As soon as you enter Granada you will have to say "wow, I could stay here a week". Granada is a very colorful and charming city. The fact is that Granada is "THE MUST" of Nicaragua, truly a colonial jewel founded in 1524 by the Spanish conquistador Francisco Hernandez de Cordoba, today is the oldest colonial city in the continent of America, not including the Caribbean.
We will talk about the different architecture of Granada, the colonial which is the way the Spanish built their houses when they settled in and made Granada a city; adobe walls (clay, straw and egg whites), wooden pillars, burnt red tiles on the roofs, classy corridors with a central garden and a fountain that opens up to the sky, and humongous doors for the entry of horses which help us to remember that we didn't always have gas run cars to get from one point to the other. Granada in its days was a very important city being the other important city Leon. You can take a carriage ride if you like; the horses have been there since the colonization era to get around and only the predominant figures where able to own one.
Granada was sacked on numerous times by pirates, suffered from civil wars and burned down by William Walker a filibuster, today it is rich of history and beautiful Spanish architecture. Although the original architecture has been altered into more of a neo classical and baroque influence, Granada still contains the characteristic quality of the 1800s, with beautiful churches, coble stone streets and great international food.

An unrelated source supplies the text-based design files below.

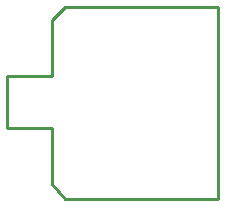
<source format=gbr>
G04*
G04 #@! TF.GenerationSoftware,Altium Limited,Altium Designer,24.6.1 (21)*
G04*
G04 Layer_Color=16711935*
%FSLAX44Y44*%
%MOMM*%
G71*
G04*
G04 #@! TF.SameCoordinates,455CBF28-0157-4816-AAA5-8F8310DED926*
G04*
G04*
G04 #@! TF.FilePolarity,Positive*
G04*
G01*
G75*
%ADD10C,0.2540*%
D10*
X1038860Y1005840D02*
X1050290Y993140D01*
X1002030Y1097280D02*
X1038860D01*
Y1112520D01*
Y1005840D02*
Y1052830D01*
Y1112520D02*
Y1144270D01*
X1179830Y1074420D02*
Y1155700D01*
X1038860Y1144270D02*
X1050290Y1155700D01*
X1179830Y993140D02*
Y1074420D01*
X1050290Y1155700D02*
X1179830D01*
X1000760Y1052830D02*
X1000887Y1097280D01*
X1050290Y993140D02*
X1179830D01*
X1000760Y1052830D02*
X1038860D01*
M02*

</source>
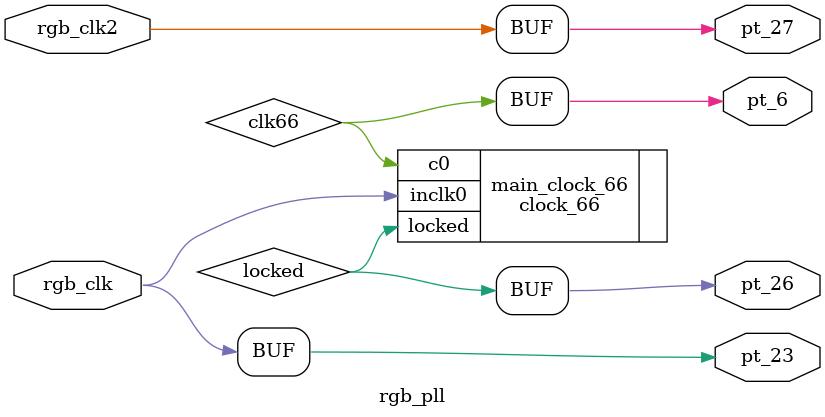
<source format=sv>

module rgb_pll
(
    input       rgb_clk,
    input       rgb_clk2,
    output      pt_6,
    output      pt_26,
    output      pt_23,
    output      pt_27
);

logic clk66;
logic locked;

assign pt_6 = clk66;
assign pt_23 = rgb_clk;
assign pt_26 = locked;
assign pt_27 = rgb_clk2;

clock_66 main_clock_66 (
    .inclk0(rgb_clk),
    .c0(clk66),
    .locked(locked)
);

endmodule


</source>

On this day we will visit Fort la Polvora, a small gun powder fort that was built in the 1700s to protect its city from pirate attacks, wonder around beholding the many churches, the central park, the Cathedral, plaza of independence, San Francisco Convent museum and later take a ride on a boat that will lead us through some of the 365 small islands of volcanic origin in which the near by volcano Mombacho erupted no less then a million years ago and now are summer homes to a lot of wealthy people and humble fisher men.